Thanks for any suggestions and advice!
 A: As discussed in the comments, the procedure proposed can be problematic to test the hypothesis. Moreover, given the limited information, i.e. number of bugs per file and file size, I do not know if we can really test the desired hypothesis. What we can instead is to test is if the bugs depends on the source files, and this is somehow related to the initial hypothesis.
Lets rewrite the null as $H_0$: the probability of finding a bug in a line does not depend on the source file. If we do not reject this last hypothesis, then we clearly can not have the bugs uniformly distributed in the lines (because they depend on the source files).
Assume we have $\{1,\ldots, F\}$ files, each one consisting of $(b_i, n_i)$, where $b_i$ is the number of bugs in the $i$-th file and $n_i$ is the number of lines. Assuming that lines the lines are independent of each other and it contains a bug with probability $p_i$ for the $i$-th source file, we have $b_i \sim Binom(n_i, p_i)$. In this scenario, the hypothesis $H_0$ translates to
$H_0: p_i = p,\quad i\,\in\,\{1,\ldots,F\}$.
That is, the probability of observing a bug does not depend on the file.

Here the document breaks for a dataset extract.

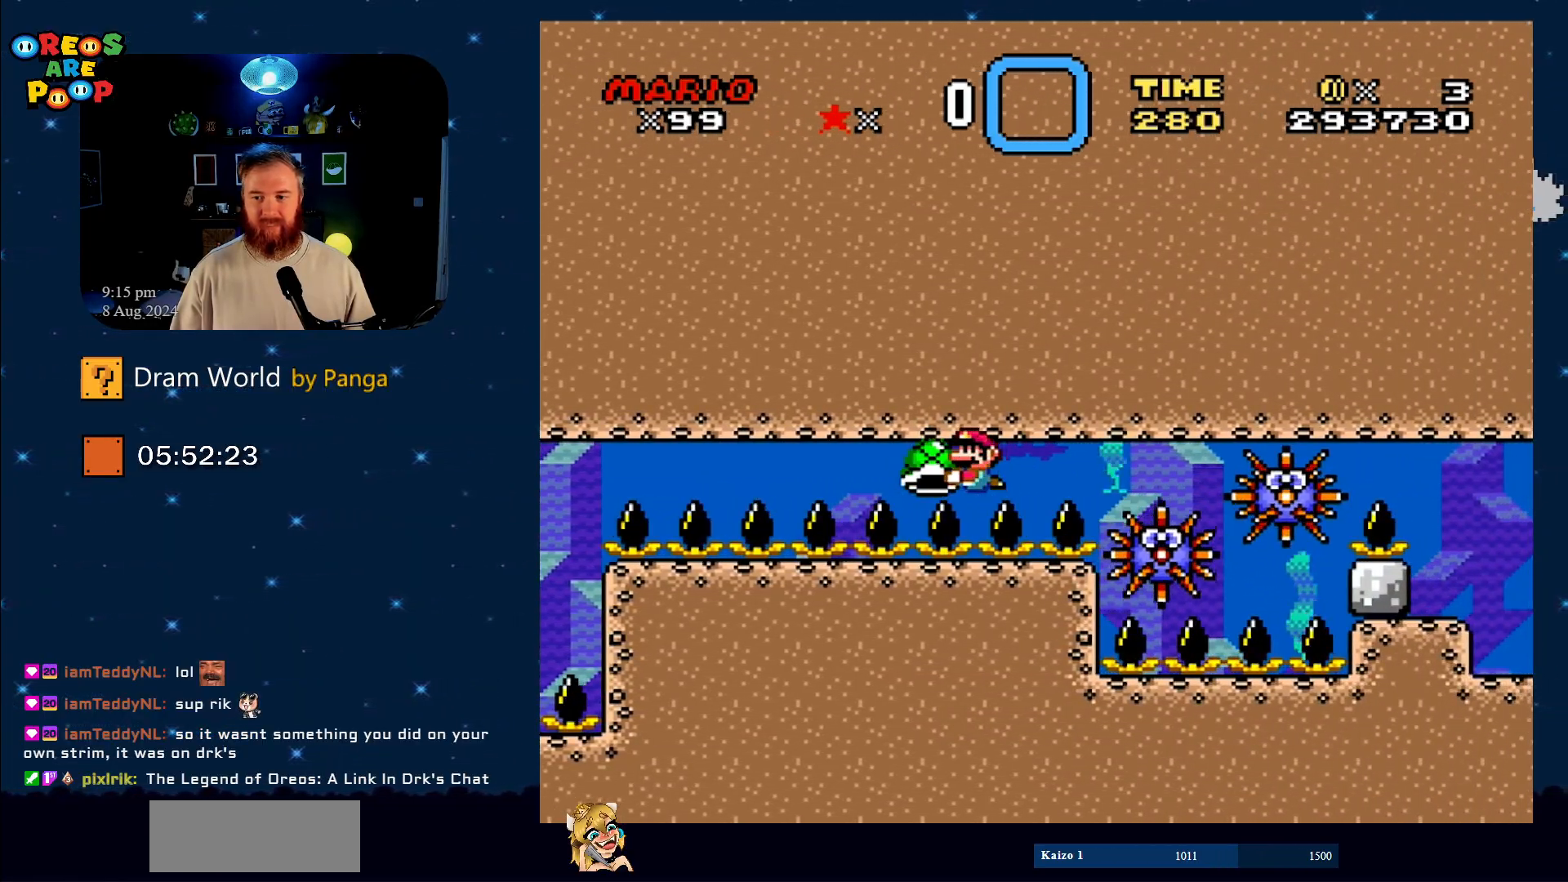
{"buttons": ["Y", "DPAD_RIGHT"], "events": [[200, "DPAD_RIGHT", "down"]]}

Letting $N = \sum_{i=1}^F n_i$ be the total number of lines and $B = \sum_{i=1}^F b_i$ the total number of bugs, we estimate the probability of having a bug in a line as $\hat{p} = \frac{B}{N}$.

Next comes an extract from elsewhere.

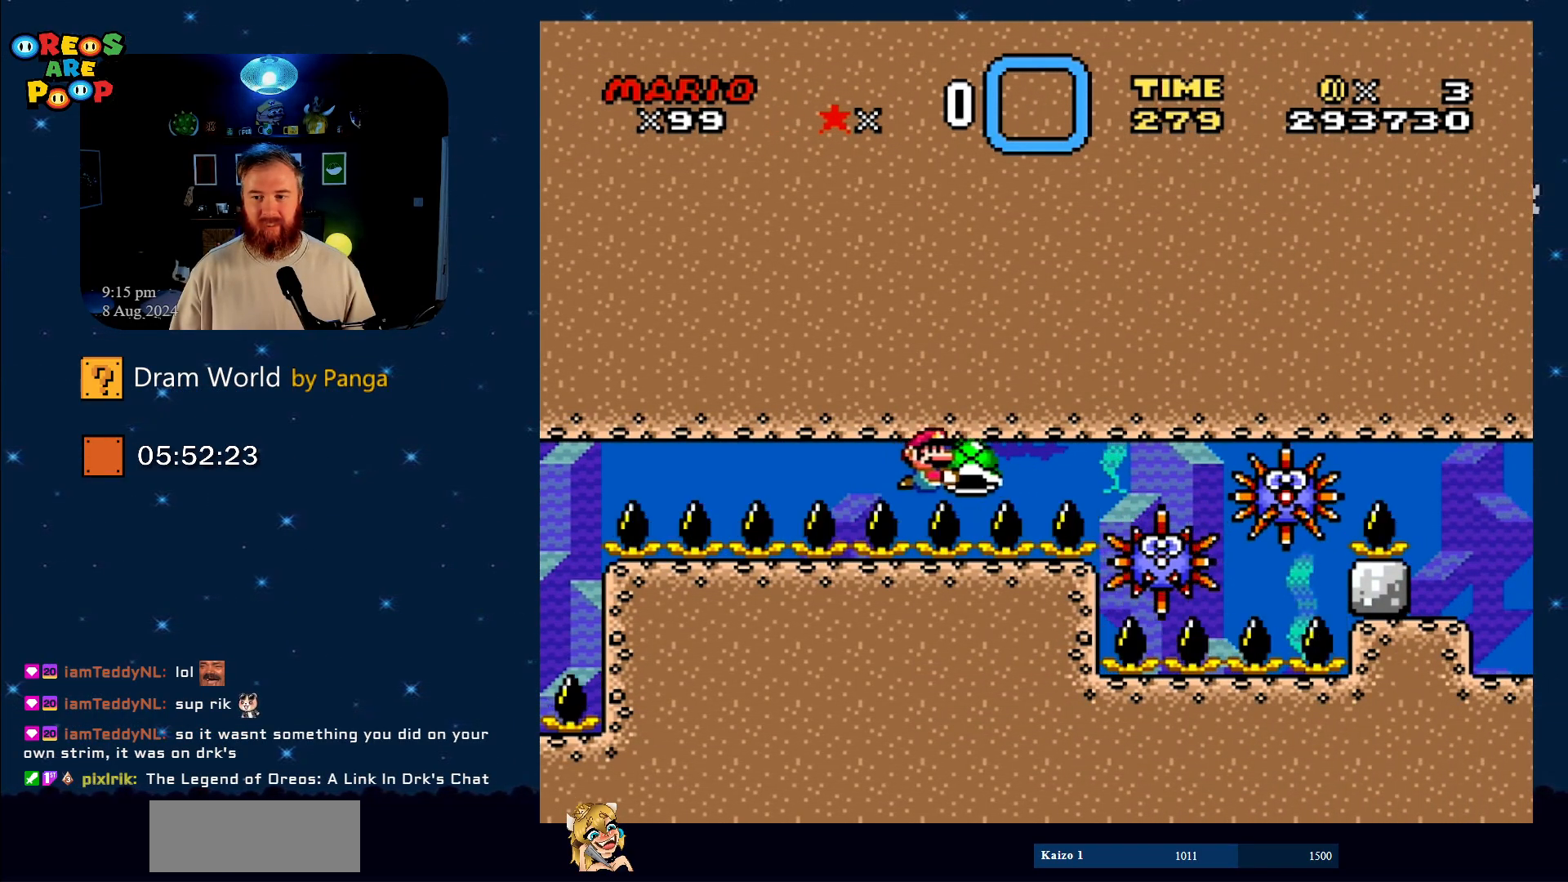
{"buttons": ["Y"], "events": [[484, "DPAD_RIGHT", "up"]]}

To test the null, we can use a Chi-squared test for homogeneity. This basically compares the expected number of bugs $i$-th line $E_i = n_i\frac{B}{N}$ under the null-hypothesis vs what you actually observed $b_i$ for all files. You calculate the test statistic, compute the p-value using the distribution of $\chi^2$ with $F-1$ degrees of freedom and compare to your significance level.
Rejecting the test implies rejecting that bugs are uniformly distributed in lines. Not rejecting does not imply the bugs are uniformly distributed in lines. They could depend on other variables, for instance, the type of assertions the line contains (function call, assignment, declaration, macro, etc).